Andy Timmons and the Les Paul Trio
The Iridium, New York City
12 August 2013
Another New York show where you are supposed to eat while following the music. And another guitarist who helps you get over the conflict of stomach and heart in no time. Timmons started his career in the 80s, and just like his fellow rocker Alex Skolnick pretty soon began expanding into all kinds of things, including jazz. Tonight he played with the Les Paul Trio – a resident band at New York’s Iridium, which since Les Paul’s death in 2009 invites various guitarists to join them on stage. Over the past 4 years they have been joined by guitar heroes ranging from Jeff Beck to Ted Nugent. And Timmons doesn’t pale in comparisons with those bigwigs. He can be a showy, flashy guitarist which is a part of his temperament on par with his exuberant stage presence. But he also delves for meaning so deeply, and with such solid musical knowledge – as this evening on standout jazz number “Autumn Leaves” – that you instantly learn to appreciate this rare combination of ostentatious showmanship and profound self-search.
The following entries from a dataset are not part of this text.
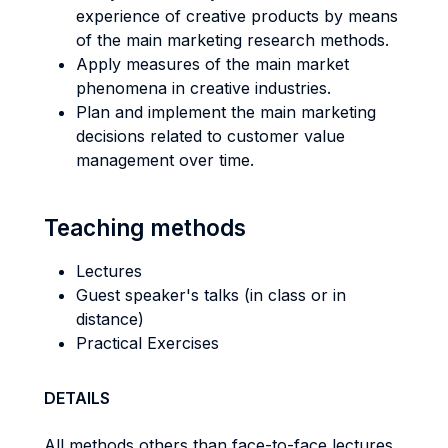
experience of creative products by means
of the main marketing research methods.
Apply measures of the main market
phenomena in creative industries.
Plan and implement the main marketing
decisions related to customer value
management over time.
Teaching methods
Lectures
Guest speaker's talks (in class or in
distance)
Practical Exercises
DETAILS
All methods others than face-to-face lectures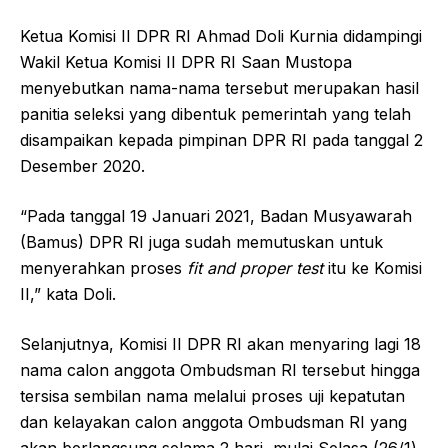
Ketua Komisi II DPR RI Ahmad Doli Kurnia didampingi
Wakil Ketua Komisi II DPR RI Saan Mustopa
menyebutkan nama-nama tersebut merupakan hasil
panitia seleksi yang dibentuk pemerintah yang telah
disampaikan kepada pimpinan DPR RI pada tanggal 2
Desember 2020.
“Pada tanggal 19 Januari 2021, Badan Musyawarah
(Bamus) DPR RI juga sudah memutuskan untuk
menyerahkan proses
fit and proper test
itu ke Komisi
II,” kata Doli.
Selanjutnya, Komisi II DPR RI akan menyaring lagi 18
nama calon anggota Ombudsman RI tersebut hingga
tersisa sembilan nama melalui proses uji kepatutan
dan kelayakan calon anggota Ombudsman RI yang
akan berlangsung selama 2 hari, mulai Selasa (26/1)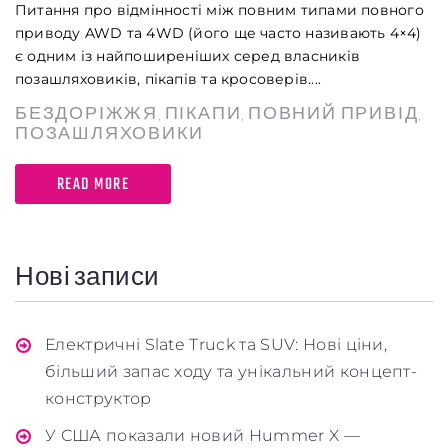
Питання про відмінності між повним типами повного
приводу AWD та 4WD (його ще часто називають 4×4)
є одним із найпоширеніших серед власників
позашляховиків, пікапів та кросоверів....
БЕЗДОРІЖЖЯ
ПІКАПИ
ПОВНИЙ ПРИВІД
,
,
,
ПОЗАШЛЯХОВИКИ
READ MORE
Нові записи
Електричні Slate Truck та SUV: Нові ціни,
більший запас ходу та унікальний концепт-
конструктор
У США показали новий Hummer X —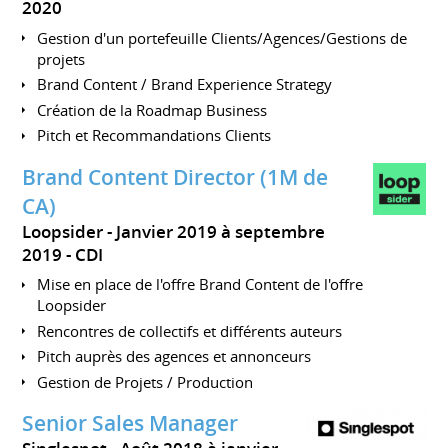
2020
Gestion d'un portefeuille Clients/Agences/Gestions de
projets
Brand Content / Brand Experience Strategy
Création de la Roadmap Business
Pitch et Recommandations Clients
Brand Content Director (1M de
CA)
Loopsider
Janvier 2019 à septembre
2019
CDI
Mise en place de l'offre Brand Content de l'offre
Loopsider
Rencontres de collectifs et différents auteurs
Pitch auprès des agences et annonceurs
Gestion de Projets / Production
Senior Sales Manager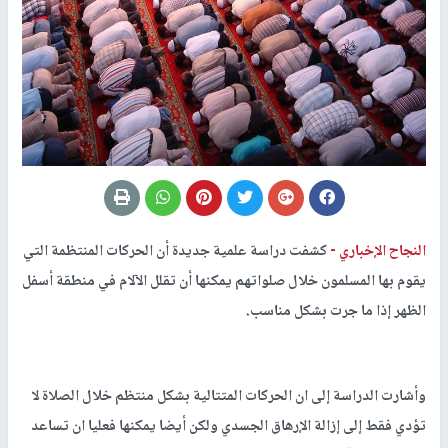
النجاح الإخباري -
كشفت دراسة علمية جديدة أن الحركات المنتظمة التي
يقوم بها المسلمون خلال صلواتهم يمكنها أن تقلل الآلام في منطقة أسفل
الظهر إذا ما جرت بشكل مناسب.
وأشارت الدراسة إلى ان الحركات المتتالية بشكل منتظم خلال الصلاة لا
تؤدي فقط إلى إزالة الإرهاق الجسدي ولكن أيضا يمكنها فعليا ان تساعد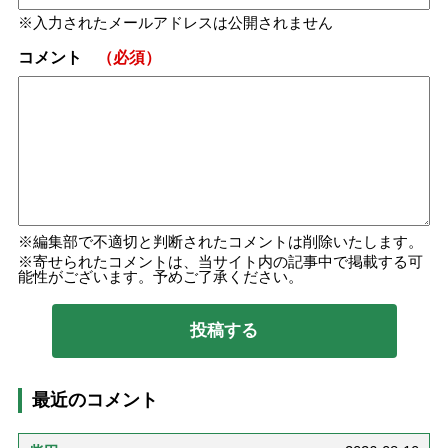
入力されたメールアドレスは公開されません
コメント
（必須）
編集部で不適切と判断されたコメントは削除いたします。
寄せられたコメントは、当サイト内の記事中で掲載する可
能性がございます。予めご了承ください。
最近のコメント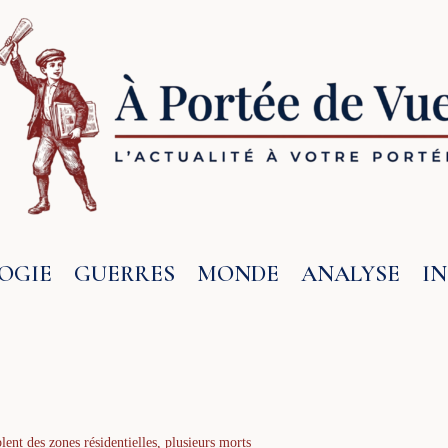
OGIE
GUERRES
MONDE
ANALYSE
I
lent des zones résidentielles, plusieurs morts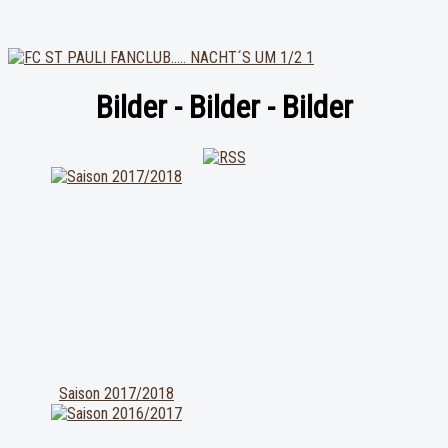
Bilder - Bilder - Bilder
Saison 2017/2018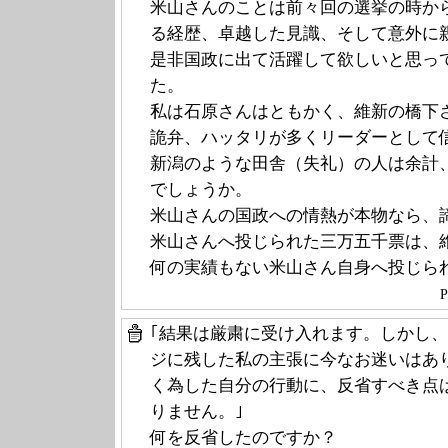
米山さんのことは前々回の選挙の時か
る経歴、卓越した見識、そして意外に
是非国政に出て活躍して欲しいと思っ
た。
私は石原さんはともかく、維新の橋下
詭弁、ハッタリが多くリーダーとして
新潟のような田舎（失礼）の人は余計
でしょうか。
米山さんの国政への情熱が本物なら、
米山さんへ投じられた三万五千票は、
何の実績もない米山さん自身へ投じら
P
｢結果は厳粛に受け入れます。しかし
ジに残した私の主張に今なお迷いはあ
く為した自分の行動に、反省すべき点
りません。｣
何を反省したのですか？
Although for some artists profundity ends when the last note fades out, after which absurdity sets it. While introducing the band to the audience Timmons suddenly forgets to mention the drummer, who on the night is Anton Fig – a session player of great repute, noted for his work in David Letterman’s house band, the CBS Orchestra. The audience – despite everyone having a full meal – is not distracted by the food, and immediately calls Timmons out on this gaff.